(Extracted page text data)
:::::

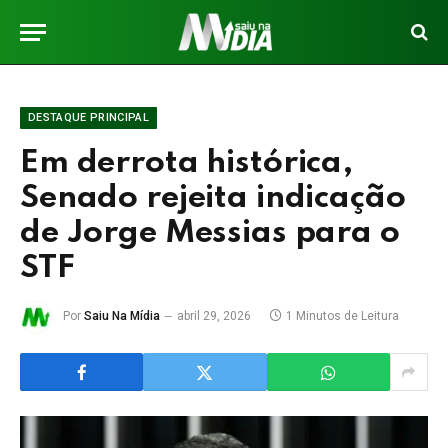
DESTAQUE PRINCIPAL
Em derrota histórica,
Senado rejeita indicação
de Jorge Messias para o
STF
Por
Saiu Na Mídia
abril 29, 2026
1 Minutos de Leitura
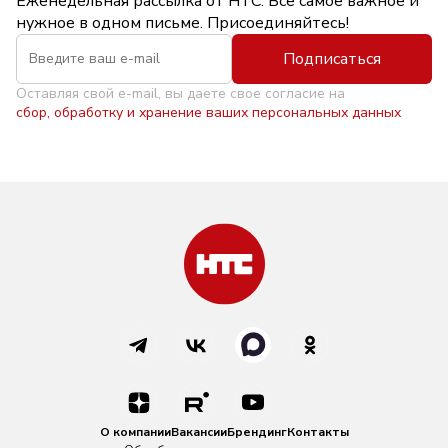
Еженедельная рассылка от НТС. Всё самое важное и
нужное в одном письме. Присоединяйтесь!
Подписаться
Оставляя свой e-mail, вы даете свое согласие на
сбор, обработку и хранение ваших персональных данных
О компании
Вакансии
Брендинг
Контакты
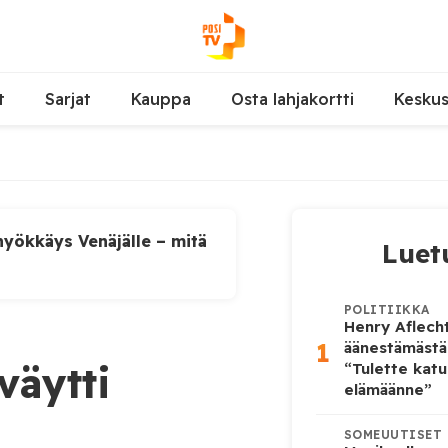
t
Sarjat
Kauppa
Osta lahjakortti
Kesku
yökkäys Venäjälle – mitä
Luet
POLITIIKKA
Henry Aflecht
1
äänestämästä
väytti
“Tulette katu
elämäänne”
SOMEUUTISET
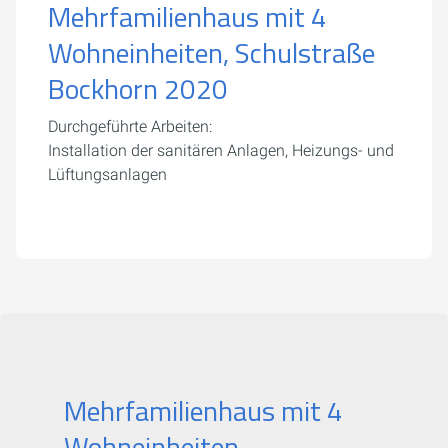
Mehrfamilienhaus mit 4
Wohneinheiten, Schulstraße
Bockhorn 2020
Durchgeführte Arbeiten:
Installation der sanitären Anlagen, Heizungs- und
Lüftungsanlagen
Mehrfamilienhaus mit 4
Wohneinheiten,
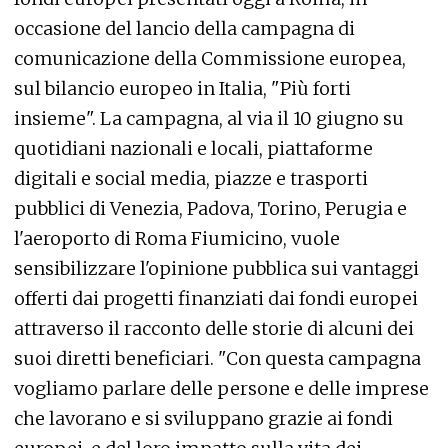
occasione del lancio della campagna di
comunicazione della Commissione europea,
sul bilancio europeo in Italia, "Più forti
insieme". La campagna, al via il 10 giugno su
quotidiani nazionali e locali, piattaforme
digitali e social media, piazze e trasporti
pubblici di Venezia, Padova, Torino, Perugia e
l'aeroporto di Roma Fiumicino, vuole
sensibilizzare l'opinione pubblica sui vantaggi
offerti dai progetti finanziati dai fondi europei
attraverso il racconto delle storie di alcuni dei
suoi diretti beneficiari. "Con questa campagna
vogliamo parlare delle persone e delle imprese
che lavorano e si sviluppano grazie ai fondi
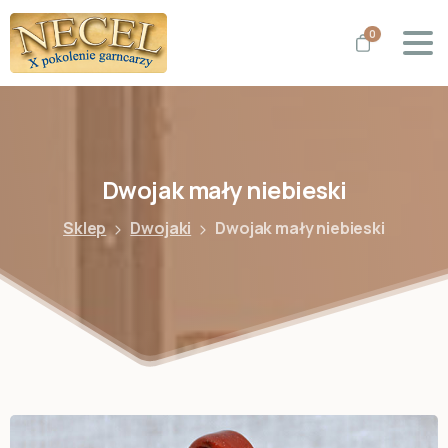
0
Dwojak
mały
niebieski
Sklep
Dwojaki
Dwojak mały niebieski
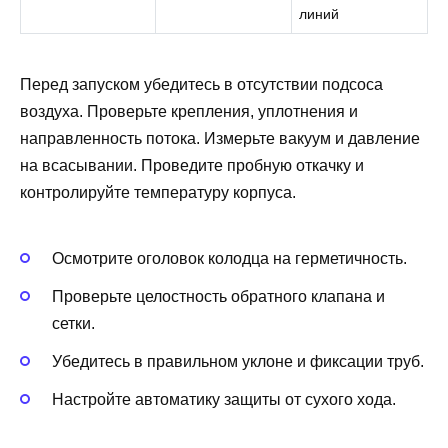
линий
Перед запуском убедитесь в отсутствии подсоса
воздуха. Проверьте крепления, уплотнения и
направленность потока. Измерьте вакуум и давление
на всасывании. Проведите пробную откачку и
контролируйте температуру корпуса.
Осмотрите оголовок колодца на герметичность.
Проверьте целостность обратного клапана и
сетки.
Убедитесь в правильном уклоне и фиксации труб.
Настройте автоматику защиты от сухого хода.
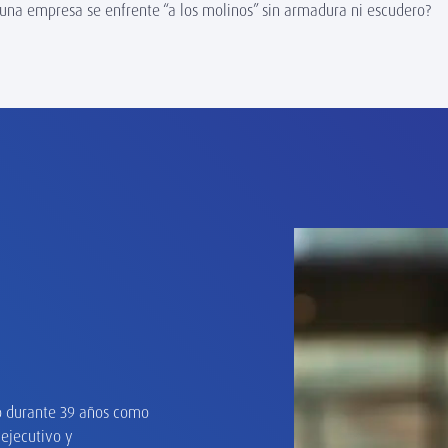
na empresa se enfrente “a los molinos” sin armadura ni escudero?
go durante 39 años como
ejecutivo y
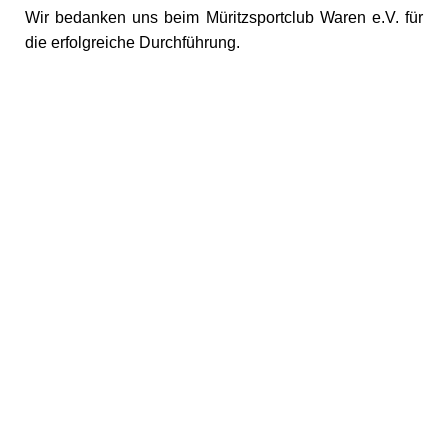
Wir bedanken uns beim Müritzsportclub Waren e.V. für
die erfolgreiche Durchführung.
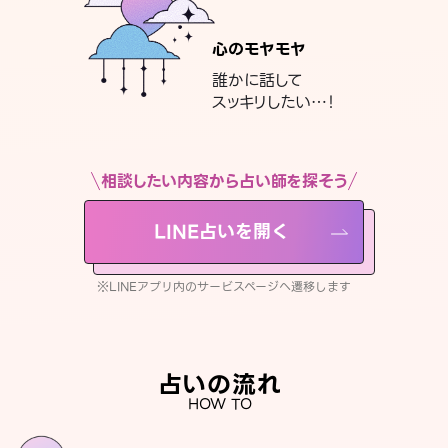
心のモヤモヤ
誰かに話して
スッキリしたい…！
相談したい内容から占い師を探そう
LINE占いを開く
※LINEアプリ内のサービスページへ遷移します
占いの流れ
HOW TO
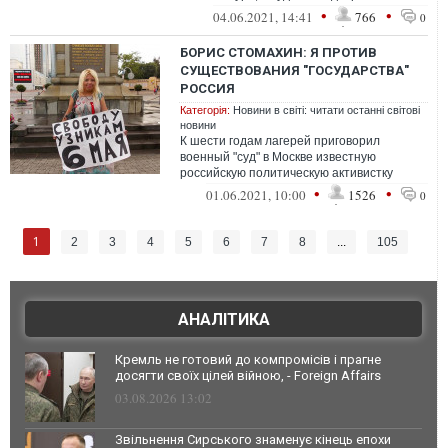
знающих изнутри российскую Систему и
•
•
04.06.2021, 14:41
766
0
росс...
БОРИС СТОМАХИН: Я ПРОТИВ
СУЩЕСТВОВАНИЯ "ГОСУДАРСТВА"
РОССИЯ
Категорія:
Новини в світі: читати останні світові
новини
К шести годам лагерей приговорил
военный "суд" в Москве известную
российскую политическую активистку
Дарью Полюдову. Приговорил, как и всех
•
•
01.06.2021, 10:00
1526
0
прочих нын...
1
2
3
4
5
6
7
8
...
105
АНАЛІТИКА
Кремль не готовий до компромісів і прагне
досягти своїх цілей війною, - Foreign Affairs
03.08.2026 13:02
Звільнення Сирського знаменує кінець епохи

:::::

- ASSIGNMENT
Word for word, set down every record, keeping the images out.

- ANSWER TO THE EXERCISE
DESTAQUE PRINCIPAL
Em derrota histórica,
Senado rejeita indicação
de Jorge Messias para o
STF
Por
Saiu Na Mídia
abril 29, 2026
1 Minutos de Leitura
Еженедельная рассылка от НТС. Всё самое важное и
нужное в одном письме. Присоединяйтесь!
Подписаться
Оставляя свой e-mail, вы даете свое согласие на
сбор, обработку и хранение ваших персональных данных
О компании
Вакансии
Брендинг
Контакты
t
Sarjat
Kauppa
Osta lahjakortti
Kesku
yökkäys Venäjälle – mitä
Luet
POLITIIKKA
Henry Aflecht
1
äänestämästä
väytti
“Tulette katu
elämäänne”
SOMEUUTISET
Mehrfamilienhaus mit 4
Wohneinheiten, Schulstraße
Bockhorn 2020
Durchgeführte Arbeiten:
Installation der sanitären Anlagen, Heizungs- und
Lüftungsanlagen
Mehrfamilienhaus mit 4
Wohneinheiten,
occasione del lancio della campagna di
comunicazione della Commissione europea,
sul bilancio europeo in Italia, "Più forti
insieme". La campagna, al via il 10 giugno su
quotidiani nazionali e locali, piattaforme
digitali e social media, piazze e trasporti
pubblici di Venezia, Padova, Torino, Perugia e
l'aeroporto di Roma Fiumicino, vuole
sensibilizzare l'opinione pubblica sui vantaggi
offerti dai progetti finanziati dai fondi europei
attraverso il racconto delle storie di alcuni dei
suoi diretti beneficiari. "Con questa campagna
vogliamo parlare delle persone e delle imprese
che lavorano e si sviluppano grazie ai fondi
0
Dwojak
mały
niebieski
Sklep
Dwojaki
Dwojak mały niebieski
линий
Перед запуском убедитесь в отсутствии подсоса
воздуха. Проверьте крепления, уплотнения и
направленность потока. Измерьте вакуум и давление
на всасывании. Проведите пробную откачку и
контролируйте температуру корпуса.
Осмотрите оголовок колодца на герметичность.
Проверьте целостность обратного клапана и
сетки.
Убедитесь в правильном уклоне и фиксации труб.
Настройте автоматику защиты от сухого хода.
na empresa se enfrente “a los molinos” sin armadura ni escudero?
go durante 39 años como
ejecutivo y
Wir bedanken uns beim Müritzsportclub Waren e.V. für
die erfolgreiche Durchführung.
心のモヤモヤ
誰かに話して
スッキリしたい…！
相談したい内容から占い師を探そう
LINE占いを開く
※LINEアプリ内のサービスページへ遷移します
占いの流れ
HOW TO
знающих изнутри российскую Систему и
•
•
04.06.2021, 14:41
766
0
росс...
БОРИС СТОМАХИН: Я ПРОТИВ
СУЩЕСТВОВАНИЯ "ГОСУДАРСТВА"
РОССИЯ
Категорія:
Новини в світі: читати останні світові
новини
К шести годам лагерей приговорил
военный "суд" в Москве известную
российскую политическую активистку
Дарью Полюдову. Приговорил, как и всех
•
•
01.06.2021, 10:00
1526
0
прочих нын...
1
2
3
4
5
6
7
8
...
105
АНАЛІТИКА
Кремль не готовий до компромісів і прагне
досягти своїх цілей війною, - Foreign Affairs
03.08.2026 13:02
Звільнення Сирського знаменує кінець епохи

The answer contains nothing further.